Controlling Quantities

In the 1930s, New York City instituted a system of licensing for taxicabs: only taxis with a “medallion” were allowed to pick up passengers. Because this system was intended to assure quality, medallion owners were supposed to maintain certain standards, including safety and cleanliness. A total of 11,787 medallions were issued, with taxi owners paying $10 for each medallion.

In 1995, there were still only 11,787 licensed taxicabs in New York, even though the city had meanwhile become the financial capital of the world, a place where hundreds of thousands of people in a hurry tried to hail a cab every day. An additional 400 medallions were issued in 1995, and after several rounds of sales of additional medallions, today there are 15,000 medallions. The result of this restriction is that a New York city taxi medallion is a very valuable item: if you want to to operate a tax in the city, you must lease a medallion from someone else or buy one, with a current price today of over a million dollars.

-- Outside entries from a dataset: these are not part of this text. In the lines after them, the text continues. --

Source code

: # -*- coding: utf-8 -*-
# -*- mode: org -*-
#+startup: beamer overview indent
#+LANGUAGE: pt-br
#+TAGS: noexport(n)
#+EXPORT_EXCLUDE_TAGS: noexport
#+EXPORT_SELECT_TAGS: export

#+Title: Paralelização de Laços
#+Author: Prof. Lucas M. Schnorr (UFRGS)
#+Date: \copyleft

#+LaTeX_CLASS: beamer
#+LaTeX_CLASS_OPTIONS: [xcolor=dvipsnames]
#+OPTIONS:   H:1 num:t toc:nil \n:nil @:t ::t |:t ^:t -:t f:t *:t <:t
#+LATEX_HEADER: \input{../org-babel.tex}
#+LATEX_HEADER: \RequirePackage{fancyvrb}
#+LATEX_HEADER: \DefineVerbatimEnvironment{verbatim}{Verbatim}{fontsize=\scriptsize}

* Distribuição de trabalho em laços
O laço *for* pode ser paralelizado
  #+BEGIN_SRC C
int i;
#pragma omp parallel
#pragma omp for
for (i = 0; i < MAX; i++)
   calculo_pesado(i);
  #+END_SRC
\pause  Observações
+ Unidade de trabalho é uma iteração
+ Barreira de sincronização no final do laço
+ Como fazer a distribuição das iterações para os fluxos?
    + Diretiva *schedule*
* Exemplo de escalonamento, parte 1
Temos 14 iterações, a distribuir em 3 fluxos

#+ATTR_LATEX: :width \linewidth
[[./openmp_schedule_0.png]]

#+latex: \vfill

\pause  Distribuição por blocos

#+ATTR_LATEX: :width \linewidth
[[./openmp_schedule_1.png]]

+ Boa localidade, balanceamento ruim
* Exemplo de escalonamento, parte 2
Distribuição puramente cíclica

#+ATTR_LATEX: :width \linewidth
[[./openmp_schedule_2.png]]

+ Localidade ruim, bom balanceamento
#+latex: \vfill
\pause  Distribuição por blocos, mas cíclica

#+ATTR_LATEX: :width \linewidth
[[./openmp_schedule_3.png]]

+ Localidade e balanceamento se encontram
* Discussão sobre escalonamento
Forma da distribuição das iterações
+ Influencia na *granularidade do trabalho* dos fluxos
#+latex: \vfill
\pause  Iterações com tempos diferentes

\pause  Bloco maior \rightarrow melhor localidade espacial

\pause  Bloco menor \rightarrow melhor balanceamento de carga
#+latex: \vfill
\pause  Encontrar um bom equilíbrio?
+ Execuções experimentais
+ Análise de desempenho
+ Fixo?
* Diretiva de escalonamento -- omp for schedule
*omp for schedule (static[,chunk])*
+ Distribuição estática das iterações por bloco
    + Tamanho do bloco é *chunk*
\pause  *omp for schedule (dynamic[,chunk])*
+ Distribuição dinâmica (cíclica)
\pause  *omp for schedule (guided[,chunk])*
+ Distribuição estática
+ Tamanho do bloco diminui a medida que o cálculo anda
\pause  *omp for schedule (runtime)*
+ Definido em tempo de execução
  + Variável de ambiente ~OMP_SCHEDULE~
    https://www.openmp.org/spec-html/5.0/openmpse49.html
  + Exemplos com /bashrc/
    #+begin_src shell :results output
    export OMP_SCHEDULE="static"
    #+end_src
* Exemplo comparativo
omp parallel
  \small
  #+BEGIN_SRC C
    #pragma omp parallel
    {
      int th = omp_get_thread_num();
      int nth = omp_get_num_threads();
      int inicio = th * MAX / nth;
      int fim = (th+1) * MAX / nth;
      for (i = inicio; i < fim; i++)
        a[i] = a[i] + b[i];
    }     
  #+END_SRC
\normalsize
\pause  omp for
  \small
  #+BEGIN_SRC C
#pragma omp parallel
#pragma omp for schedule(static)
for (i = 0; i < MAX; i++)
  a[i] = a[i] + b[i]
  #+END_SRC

It turns out that this story is not unique; other cities introduced similar medallion systems in the 1930s and, like New York, have issued few new medallions since. In San Francisco and Boston, as in New York, taxi medallions trade for seven-figure prices.

A quantity control, or quota, is an upper limit on the quantity of some good that can be bought or sold. The total amount of the good that can be legally transacted is the quota limit.

A taxi medallion system is a form of quantity control, or quota, by which the government regulates the quantity of a good that can be bought and sold rather than the price at which it is transacted. It is another way that government intervenes in markets along with price ceilings and price floors. The total amount of the good that can be transacted under the quantity control is called the quota limit. Typically, the government limits quantity in a market by issuing licenses; only people with a license can legally supply the good.

A license gives its owner the right to supply a good.

A taxi medallion is just such a license. The government of New York City limits the number of taxi rides that can be sold by limiting the number of taxis to only those who hold medallions. There are many other cases of quantity controls, ranging from limits on how much foreign currency (for instance, British pounds or Mexican pesos) people are allowed to buy to the quantity of clams New Jersey fishing boats are allowed to catch.

In the real world, quantity controls set an upper limit on the quantity of a good that can be transacted. Some attempts to control quantities are undertaken for good economic reasons, some for bad ones. In many cases, as we will see, quantity controls introduced to address a temporary problem become politically hard to remove later because the beneficiaries don’t want them abolished, even after the original reason for their existence is long gone. But whatever the reasons for such controls, they have certain predictable—and usually undesirable—economic consequences.